◆ TASK INSTRUCTIONS ◆
Answer these questions from the passage on purpose and relationship:
(a) What does the passage say it is to be dependent?
(b) What do the Pintupi find unusual?
(c) Which two groups are described as suspect or as usually offering other reasons?

◆ DOCUMENT PASSAGE ◆

Purpose is about gift and relationship. 

The emerging state of vitality, joy, and love that humanity is entering is not a place where we can abide for long on our own. We need each other.

[...] To be dependent is to be alive - it is to be enmeshed in the give and take of the world.

[...] We can do for each other what a guru does for a disciple: hold each other in the knowing of who we really are, and teach each other how to live there. Each of us, as we experience our own piece of the age of reunion, becomes a guide to a small part of that vast new territory.

[Charles Eisenstein]
'Why the Age of the Guru is Over
 



Pintupi find it unusual that one could be happy sitting alone.

To be among kin, to be shown affection and concern, and to show it: these are what should make one happy. Those who travel alone, for example, are suspect, and those who wish to be alone usually offer other reasons.

[Collected data]
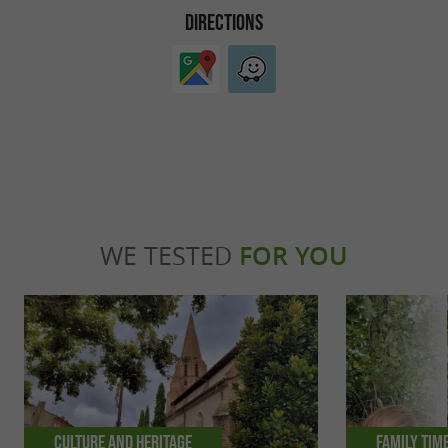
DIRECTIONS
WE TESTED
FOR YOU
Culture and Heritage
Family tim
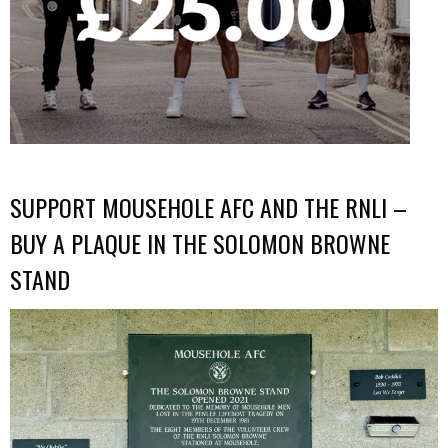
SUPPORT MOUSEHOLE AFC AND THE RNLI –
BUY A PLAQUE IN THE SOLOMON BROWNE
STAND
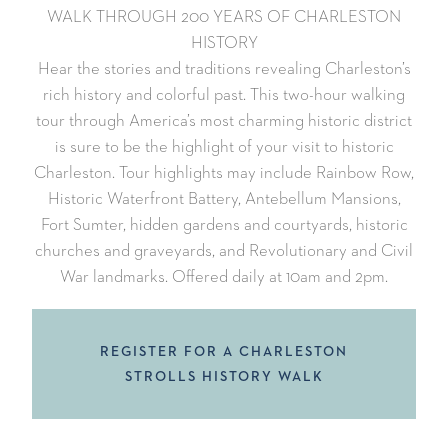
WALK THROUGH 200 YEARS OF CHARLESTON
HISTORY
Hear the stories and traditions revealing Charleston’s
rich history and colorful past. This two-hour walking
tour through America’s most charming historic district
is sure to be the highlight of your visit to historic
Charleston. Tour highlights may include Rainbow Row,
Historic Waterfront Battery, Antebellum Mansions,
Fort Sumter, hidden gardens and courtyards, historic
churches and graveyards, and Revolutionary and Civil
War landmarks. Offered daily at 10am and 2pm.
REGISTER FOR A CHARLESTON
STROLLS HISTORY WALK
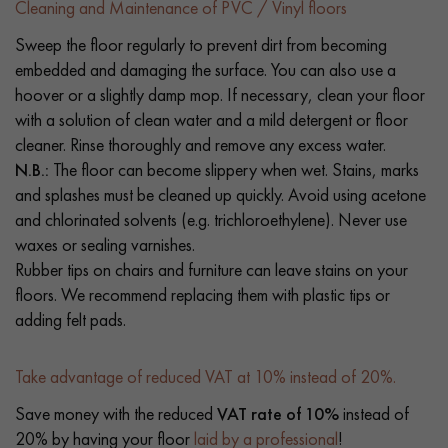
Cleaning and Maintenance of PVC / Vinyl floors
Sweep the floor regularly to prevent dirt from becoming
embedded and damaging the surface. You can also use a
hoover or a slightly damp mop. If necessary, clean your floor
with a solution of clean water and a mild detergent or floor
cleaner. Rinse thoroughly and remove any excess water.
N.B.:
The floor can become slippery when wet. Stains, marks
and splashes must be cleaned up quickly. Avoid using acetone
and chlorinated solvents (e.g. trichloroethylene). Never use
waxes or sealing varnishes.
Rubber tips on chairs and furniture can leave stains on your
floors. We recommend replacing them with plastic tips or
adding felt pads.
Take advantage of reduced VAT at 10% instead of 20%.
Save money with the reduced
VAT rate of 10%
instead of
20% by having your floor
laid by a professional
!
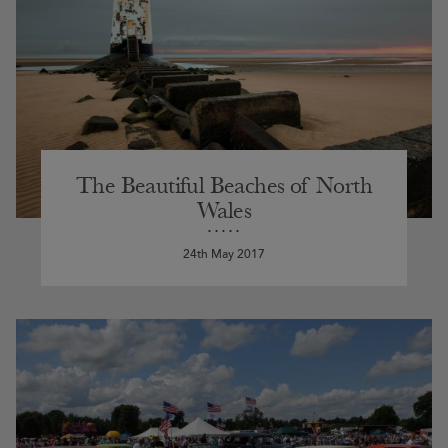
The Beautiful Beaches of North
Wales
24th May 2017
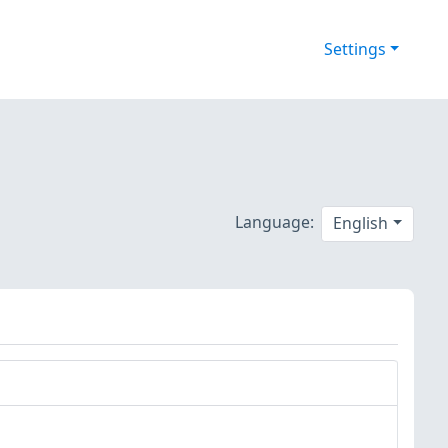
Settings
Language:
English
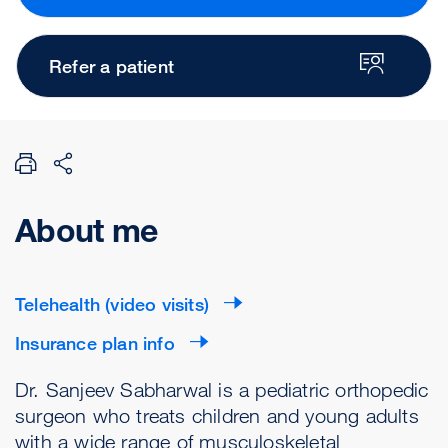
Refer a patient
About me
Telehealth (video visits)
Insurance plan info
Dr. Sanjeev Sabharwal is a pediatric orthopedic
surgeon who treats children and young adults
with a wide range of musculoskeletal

◆ YOUR RESPONSE ◆
(a) To be dependent is to be alive, enmeshed in the give and take of the world.
(b) They find it unusual that one could be happy sitting alone.
(c) Those who travel alone are suspect, and those who wish to be alone usually offer other reasons.